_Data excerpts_
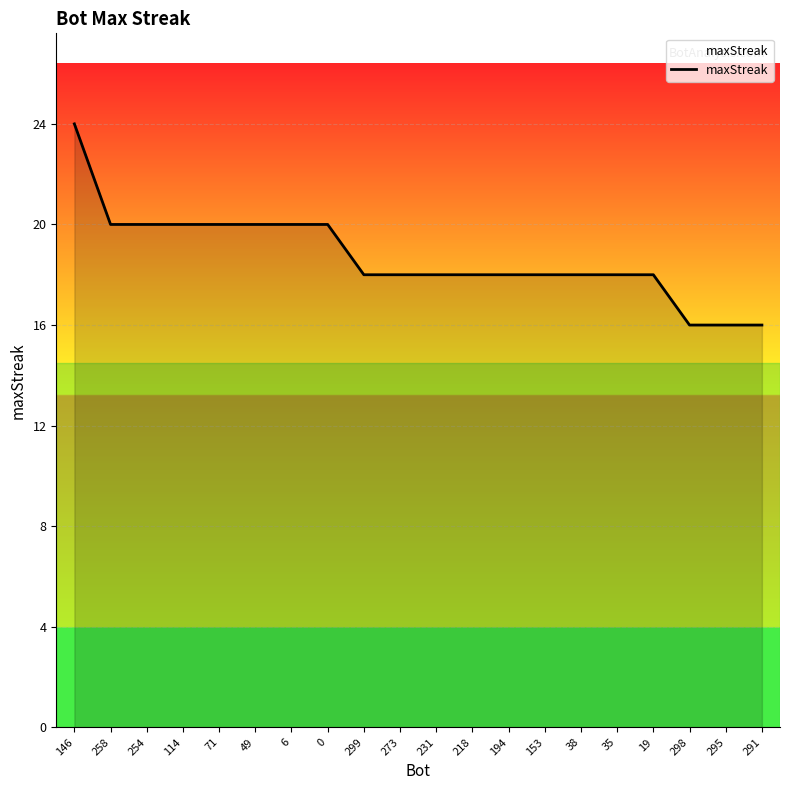

What is the approximate value at 273?

18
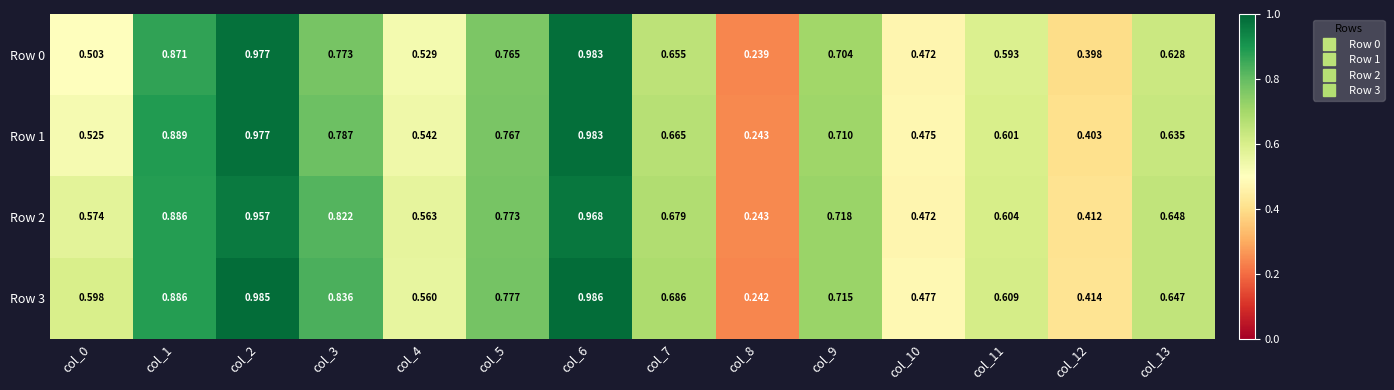

Is the value of Row 2 at col_12 greater than the value of Row 0 at col_1?

No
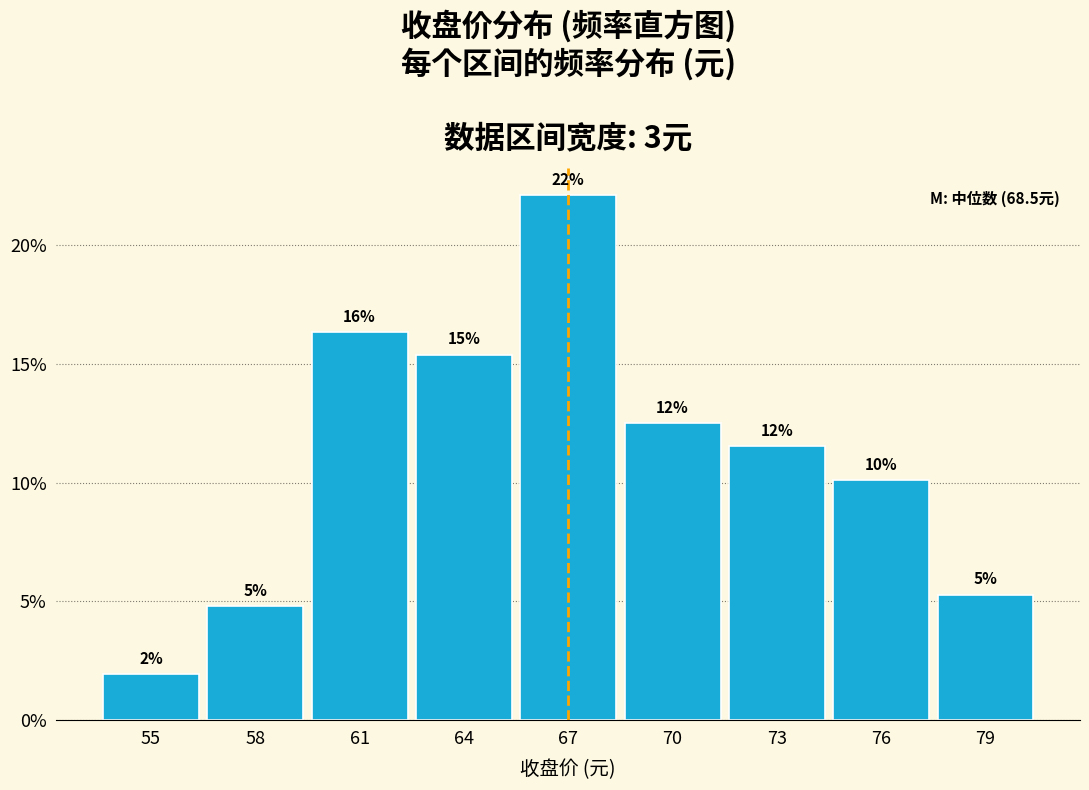

Are the bars horizontal?

No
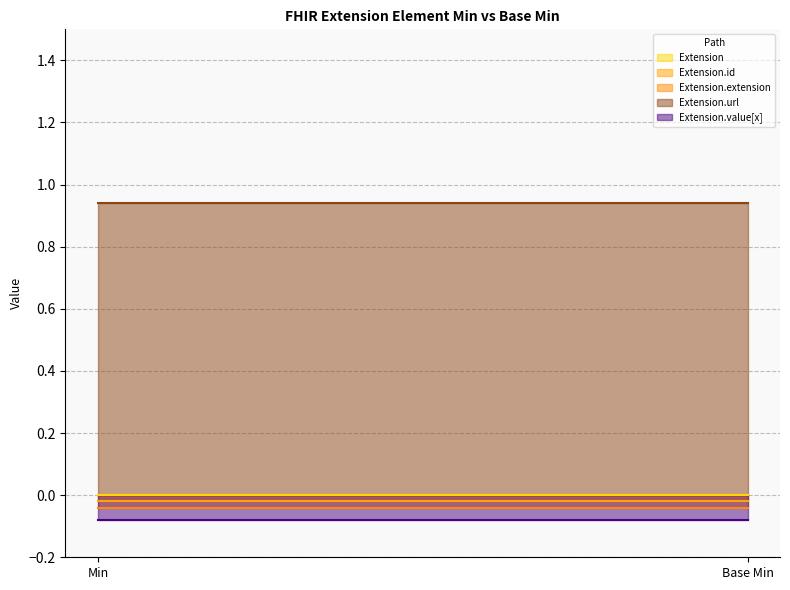

At which category is the sum across all series the highest?

Min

_Task objective_
Arrange the lines of the listing above as a numbered list, skipping blank lines. Leave out the pictures.

_Solution for this exercise_
1. What is the approximate value at 273?
2. 18
3. Is the value of Row 2 at col_12 greater than the value of Row 0 at col_1?
4. No
5. Are the bars horizontal?
6. No
7. At which category is the sum across all series the highest?
8. Min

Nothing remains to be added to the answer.